• Records provided:
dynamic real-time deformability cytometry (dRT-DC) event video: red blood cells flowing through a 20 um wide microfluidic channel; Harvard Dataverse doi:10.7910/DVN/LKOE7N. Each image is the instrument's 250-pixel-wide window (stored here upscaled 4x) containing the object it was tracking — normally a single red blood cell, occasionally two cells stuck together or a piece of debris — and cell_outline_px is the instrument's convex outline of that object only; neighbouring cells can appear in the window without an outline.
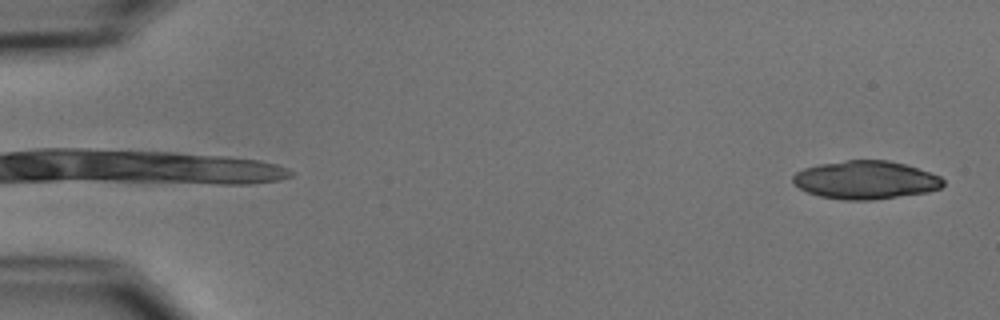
{"species": "common noctule bat (a hibernating species)", "species_latin": "Nyctalus noctula", "temperature_condition": "cold", "stored_images_in_passage": 4, "camera_frame_rate_fps": 3000, "um_per_image_px": 0.085, "animal": {"sex": "male", "body_mass_g": 15.6}, "frame": {"image": 1, "passage_image": 4, "time_ms": 3.333, "image_size_px": [1000, 320], "cell_outline_px": [[944, 184], [940, 188], [928, 192], [872, 200], [844, 200], [820, 196], [808, 192], [800, 188], [792, 180], [792, 176], [796, 172], [804, 168], [820, 164], [844, 160], [888, 160], [904, 164], [940, 176], [944, 180]], "centroid_in_image_um": [73.57, 15.3], "position_along_channel_um": 11.4, "area_um2": 33.29}}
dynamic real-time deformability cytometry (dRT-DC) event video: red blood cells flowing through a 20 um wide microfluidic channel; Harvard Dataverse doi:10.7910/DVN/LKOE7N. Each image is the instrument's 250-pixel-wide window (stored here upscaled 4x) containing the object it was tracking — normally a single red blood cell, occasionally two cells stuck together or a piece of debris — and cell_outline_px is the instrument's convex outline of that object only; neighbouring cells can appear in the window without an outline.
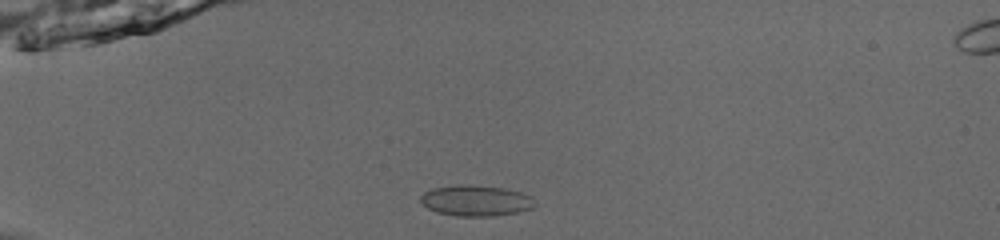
{"species": "common noctule bat (a hibernating species)", "species_latin": "Nyctalus noctula", "temperature_condition": "room temperature", "stored_images_in_passage": 53, "camera_frame_rate_fps": 3000, "um_per_image_px": 0.085, "animal": {"sex": "male", "body_mass_g": 13.0, "forearm_length_mm": 53.1}, "frame": {"image": 1, "passage_image": 16, "time_ms": 5.0, "image_size_px": [1000, 240], "cell_outline_px": [[536, 204], [532, 208], [516, 212], [492, 216], [456, 216], [436, 212], [428, 208], [420, 200], [420, 196], [424, 192], [432, 188], [460, 184], [468, 184], [504, 188], [520, 192], [532, 196]], "centroid_in_image_um": [40.44, 17.04], "position_along_channel_um": 44.6, "area_um2": 20.58}}
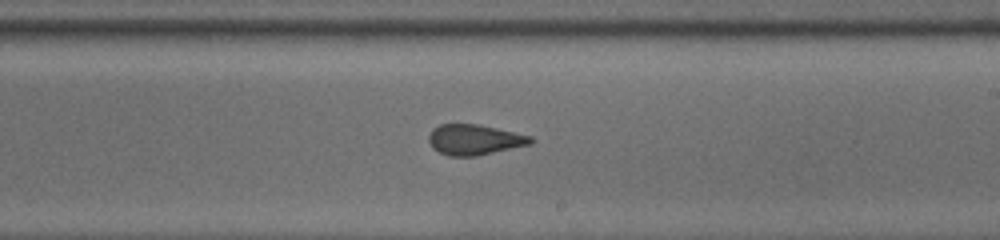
{"frame": {"image": 2, "passage_image": 34, "time_ms": 11.0, "image_size_px": [1000, 240], "cell_outline_px": [[536, 140], [532, 144], [476, 156], [448, 156], [432, 148], [428, 140], [428, 136], [432, 128], [440, 124], [476, 124], [496, 128], [532, 136]], "centroid_in_image_um": [40.33, 11.87], "position_along_channel_um": 248.7, "area_um2": 18.21}}
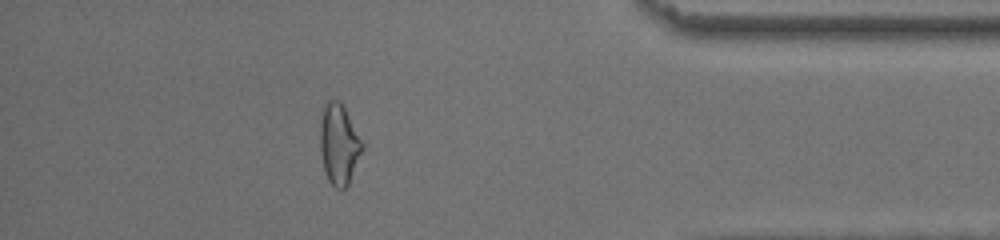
{"frame": {"image": 3, "passage_image": 48, "time_ms": 15.667, "image_size_px": [1000, 240], "cell_outline_px": [[364, 148], [348, 184], [344, 188], [336, 188], [328, 180], [324, 172], [320, 152], [320, 112], [324, 104], [328, 100], [336, 100], [344, 108], [364, 144]], "centroid_in_image_um": [28.79, 12.26], "position_along_channel_um": 406.4, "area_um2": 19.77}, "authors_computed_cell_mechanics": {"area_um2": 19.4208, "velocity_mm_per_s": 3.9371, "shape_relaxation_time_tau1_ms": 5.2228, "shape_relaxation_time_tau2_ms": 1.2704, "deformation_change_tau1": 0.1097, "deformation_change_tau2": 0.0623}}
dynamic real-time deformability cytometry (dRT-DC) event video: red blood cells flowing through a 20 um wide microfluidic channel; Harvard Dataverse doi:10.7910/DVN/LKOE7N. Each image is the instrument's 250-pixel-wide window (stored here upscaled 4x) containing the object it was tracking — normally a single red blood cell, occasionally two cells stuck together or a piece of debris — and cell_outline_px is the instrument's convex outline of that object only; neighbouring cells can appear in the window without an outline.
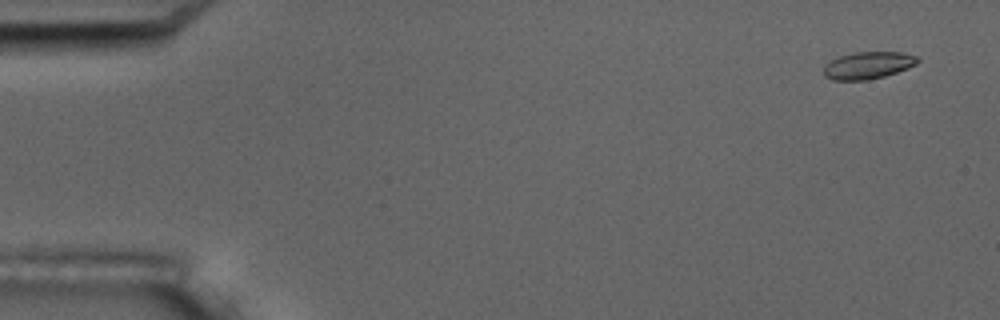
{"species": "common noctule bat (a hibernating species)", "species_latin": "Nyctalus noctula", "temperature_condition": "room temperature", "stored_images_in_passage": 5, "segment_of_instrument_passage": [1, 2], "camera_frame_rate_fps": 3000, "um_per_image_px": 0.085, "animal": {"sex": "male", "body_mass_g": 17.5, "forearm_length_mm": 52.3}, "frame": {"image": 1, "passage_image": 1, "time_ms": 0.0, "image_size_px": [1000, 320], "cell_outline_px": [[920, 60], [916, 64], [908, 68], [884, 76], [864, 80], [832, 80], [824, 76], [824, 68], [832, 60], [840, 56], [856, 52], [900, 52], [916, 56]], "centroid_in_image_um": [73.79, 5.55], "position_along_channel_um": 11.2, "area_um2": 14.62}}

• What to produce: Would you mind returning each entry above word for word, skipping the images?

• Exercise solution:
dynamic real-time deformability cytometry (dRT-DC) event video: red blood cells flowing through a 20 um wide microfluidic channel; Harvard Dataverse doi:10.7910/DVN/LKOE7N. Each image is the instrument's 250-pixel-wide window (stored here upscaled 4x) containing the object it was tracking — normally a single red blood cell, occasionally two cells stuck together or a piece of debris — and cell_outline_px is the instrument's convex outline of that object only; neighbouring cells can appear in the window without an outline.
{"species": "common noctule bat (a hibernating species)", "species_latin": "Nyctalus noctula", "temperature_condition": "cold", "stored_images_in_passage": 4, "camera_frame_rate_fps": 3000, "um_per_image_px": 0.085, "animal": {"sex": "male", "body_mass_g": 15.6}, "frame": {"image": 1, "passage_image": 4, "time_ms": 3.333, "image_size_px": [1000, 320], "cell_outline_px": [[944, 184], [940, 188], [928, 192], [872, 200], [844, 200], [820, 196], [808, 192], [800, 188], [792, 180], [792, 176], [796, 172], [804, 168], [820, 164], [844, 160], [888, 160], [904, 164], [940, 176], [944, 180]], "centroid_in_image_um": [73.57, 15.3], "position_along_channel_um": 11.4, "area_um2": 33.29}}
dynamic real-time deformability cytometry (dRT-DC) event video: red blood cells flowing through a 20 um wide microfluidic channel; Harvard Dataverse doi:10.7910/DVN/LKOE7N. Each image is the instrument's 250-pixel-wide window (stored here upscaled 4x) containing the object it was tracking — normally a single red blood cell, occasionally two cells stuck together or a piece of debris — and cell_outline_px is the instrument's convex outline of that object only; neighbouring cells can appear in the window without an outline.
{"species": "common noctule bat (a hibernating species)", "species_latin": "Nyctalus noctula", "temperature_condition": "room temperature", "stored_images_in_passage": 53, "camera_frame_rate_fps": 3000, "um_per_image_px": 0.085, "animal": {"sex": "male", "body_mass_g": 13.0, "forearm_length_mm": 53.1}, "frame": {"image": 1, "passage_image": 16, "time_ms": 5.0, "image_size_px": [1000, 240], "cell_outline_px": [[536, 204], [532, 208], [516, 212], [492, 216], [456, 216], [436, 212], [428, 208], [420, 200], [420, 196], [424, 192], [432, 188], [460, 184], [468, 184], [504, 188], [520, 192], [532, 196]], "centroid_in_image_um": [40.44, 17.04], "position_along_channel_um": 44.6, "area_um2": 20.58}}
{"frame": {"image": 2, "passage_image": 34, "time_ms": 11.0, "image_size_px": [1000, 240], "cell_outline_px": [[536, 140], [532, 144], [476, 156], [448, 156], [432, 148], [428, 140], [428, 136], [432, 128], [440, 124], [476, 124], [496, 128], [532, 136]], "centroid_in_image_um": [40.33, 11.87], "position_along_channel_um": 248.7, "area_um2": 18.21}}
{"frame": {"image": 3, "passage_image": 48, "time_ms": 15.667, "image_size_px": [1000, 240], "cell_outline_px": [[364, 148], [348, 184], [344, 188], [336, 188], [328, 180], [324, 172], [320, 152], [320, 112], [324, 104], [328, 100], [336, 100], [344, 108], [364, 144]], "centroid_in_image_um": [28.79, 12.26], "position_along_channel_um": 406.4, "area_um2": 19.77}, "authors_computed_cell_mechanics": {"area_um2": 19.4208, "velocity_mm_per_s": 3.9371, "shape_relaxation_time_tau1_ms": 5.2228, "shape_relaxation_time_tau2_ms": 1.2704, "deformation_change_tau1": 0.1097, "deformation_change_tau2": 0.0623}}
dynamic real-time deformability cytometry (dRT-DC) event video: red blood cells flowing through a 20 um wide microfluidic channel; Harvard Dataverse doi:10.7910/DVN/LKOE7N. Each image is the instrument's 250-pixel-wide window (stored here upscaled 4x) containing the object it was tracking — normally a single red blood cell, occasionally two cells stuck together or a piece of debris — and cell_outline_px is the instrument's convex outline of that object only; neighbouring cells can appear in the window without an outline.
{"species": "common noctule bat (a hibernating species)", "species_latin": "Nyctalus noctula", "temperature_condition": "room temperature", "stored_images_in_passage": 5, "segment_of_instrument_passage": [1, 2], "camera_frame_rate_fps": 3000, "um_per_image_px": 0.085, "animal": {"sex": "male", "body_mass_g": 17.5, "forearm_length_mm": 52.3}, "frame": {"image": 1, "passage_image": 1, "time_ms": 0.0, "image_size_px": [1000, 320], "cell_outline_px": [[920, 60], [916, 64], [908, 68], [884, 76], [864, 80], [832, 80], [824, 76], [824, 68], [832, 60], [840, 56], [856, 52], [900, 52], [916, 56]], "centroid_in_image_um": [73.79, 5.55], "position_along_channel_um": 11.2, "area_um2": 14.62}}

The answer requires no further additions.